Task directions —
Reproduce verbatim every line of the material below, from the line containing "Image attached. Segment" through the final line of the material, with both included.

Data —
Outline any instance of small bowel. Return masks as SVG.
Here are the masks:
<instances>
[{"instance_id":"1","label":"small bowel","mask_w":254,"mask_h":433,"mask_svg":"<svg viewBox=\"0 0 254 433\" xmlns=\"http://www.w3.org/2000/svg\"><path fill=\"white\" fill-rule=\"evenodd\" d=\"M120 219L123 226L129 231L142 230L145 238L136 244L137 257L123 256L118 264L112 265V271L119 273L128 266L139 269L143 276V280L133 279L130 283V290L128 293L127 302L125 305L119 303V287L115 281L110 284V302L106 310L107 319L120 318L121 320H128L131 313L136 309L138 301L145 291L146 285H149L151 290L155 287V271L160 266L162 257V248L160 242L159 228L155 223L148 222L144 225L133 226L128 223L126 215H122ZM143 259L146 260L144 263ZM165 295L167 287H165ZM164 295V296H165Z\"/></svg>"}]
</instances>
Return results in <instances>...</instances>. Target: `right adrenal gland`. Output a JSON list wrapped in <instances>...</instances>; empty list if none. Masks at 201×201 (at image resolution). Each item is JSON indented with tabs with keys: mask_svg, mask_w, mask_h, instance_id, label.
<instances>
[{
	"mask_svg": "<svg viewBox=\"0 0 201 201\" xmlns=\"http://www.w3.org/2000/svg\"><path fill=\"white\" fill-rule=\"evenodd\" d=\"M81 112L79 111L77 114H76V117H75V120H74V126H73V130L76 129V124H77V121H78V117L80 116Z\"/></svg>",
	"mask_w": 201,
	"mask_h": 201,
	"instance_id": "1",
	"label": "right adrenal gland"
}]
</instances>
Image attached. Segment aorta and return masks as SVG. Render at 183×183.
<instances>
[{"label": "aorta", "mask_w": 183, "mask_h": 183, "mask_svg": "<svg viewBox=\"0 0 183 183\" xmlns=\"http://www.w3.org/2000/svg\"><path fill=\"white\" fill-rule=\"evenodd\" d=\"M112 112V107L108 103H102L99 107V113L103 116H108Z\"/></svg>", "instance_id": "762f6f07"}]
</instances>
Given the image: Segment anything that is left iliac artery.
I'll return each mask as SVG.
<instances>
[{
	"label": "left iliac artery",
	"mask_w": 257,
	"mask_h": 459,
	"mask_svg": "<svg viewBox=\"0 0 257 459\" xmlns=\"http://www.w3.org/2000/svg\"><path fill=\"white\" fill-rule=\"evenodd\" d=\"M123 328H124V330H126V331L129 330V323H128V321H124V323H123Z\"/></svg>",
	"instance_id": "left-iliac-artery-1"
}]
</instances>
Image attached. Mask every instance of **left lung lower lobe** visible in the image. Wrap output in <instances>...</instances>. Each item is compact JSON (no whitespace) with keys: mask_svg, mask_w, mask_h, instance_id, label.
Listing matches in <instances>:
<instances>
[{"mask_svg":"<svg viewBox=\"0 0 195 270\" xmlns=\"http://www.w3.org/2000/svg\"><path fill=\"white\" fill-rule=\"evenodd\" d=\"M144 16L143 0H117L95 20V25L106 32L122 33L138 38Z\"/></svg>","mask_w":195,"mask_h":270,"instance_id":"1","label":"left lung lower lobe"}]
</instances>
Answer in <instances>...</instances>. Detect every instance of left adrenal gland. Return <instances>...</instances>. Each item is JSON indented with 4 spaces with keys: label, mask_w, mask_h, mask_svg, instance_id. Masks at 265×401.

Answer for the task —
Image attached. Segment aorta and return masks as SVG. Render at 183×183.
<instances>
[{"label": "aorta", "mask_w": 183, "mask_h": 183, "mask_svg": "<svg viewBox=\"0 0 183 183\" xmlns=\"http://www.w3.org/2000/svg\"><path fill=\"white\" fill-rule=\"evenodd\" d=\"M112 112V107L108 103H102L99 107V113L103 116H108Z\"/></svg>", "instance_id": "762f6f07"}]
</instances>
Given the image: Segment anything that is left iliac artery.
I'll return each mask as SVG.
<instances>
[{
	"label": "left iliac artery",
	"mask_w": 257,
	"mask_h": 459,
	"mask_svg": "<svg viewBox=\"0 0 257 459\" xmlns=\"http://www.w3.org/2000/svg\"><path fill=\"white\" fill-rule=\"evenodd\" d=\"M123 328H124V330H126V331L129 330V323H128V321H124V323H123Z\"/></svg>",
	"instance_id": "left-iliac-artery-1"
}]
</instances>
Image attached. Mask every instance of **left lung lower lobe** visible in the image. Wrap output in <instances>...</instances>. Each item is compact JSON (no whitespace) with keys: mask_svg, mask_w, mask_h, instance_id, label.
Listing matches in <instances>:
<instances>
[{"mask_svg":"<svg viewBox=\"0 0 195 270\" xmlns=\"http://www.w3.org/2000/svg\"><path fill=\"white\" fill-rule=\"evenodd\" d=\"M144 16L143 0H117L95 20V25L106 32L122 33L138 38Z\"/></svg>","mask_w":195,"mask_h":270,"instance_id":"1","label":"left lung lower lobe"}]
</instances>
Answer in <instances>...</instances>. Detect every instance of left adrenal gland. Return <instances>...</instances>. Each item is JSON indented with 4 spaces with keys: label, mask_w, mask_h, mask_svg, instance_id. Masks at 265×401.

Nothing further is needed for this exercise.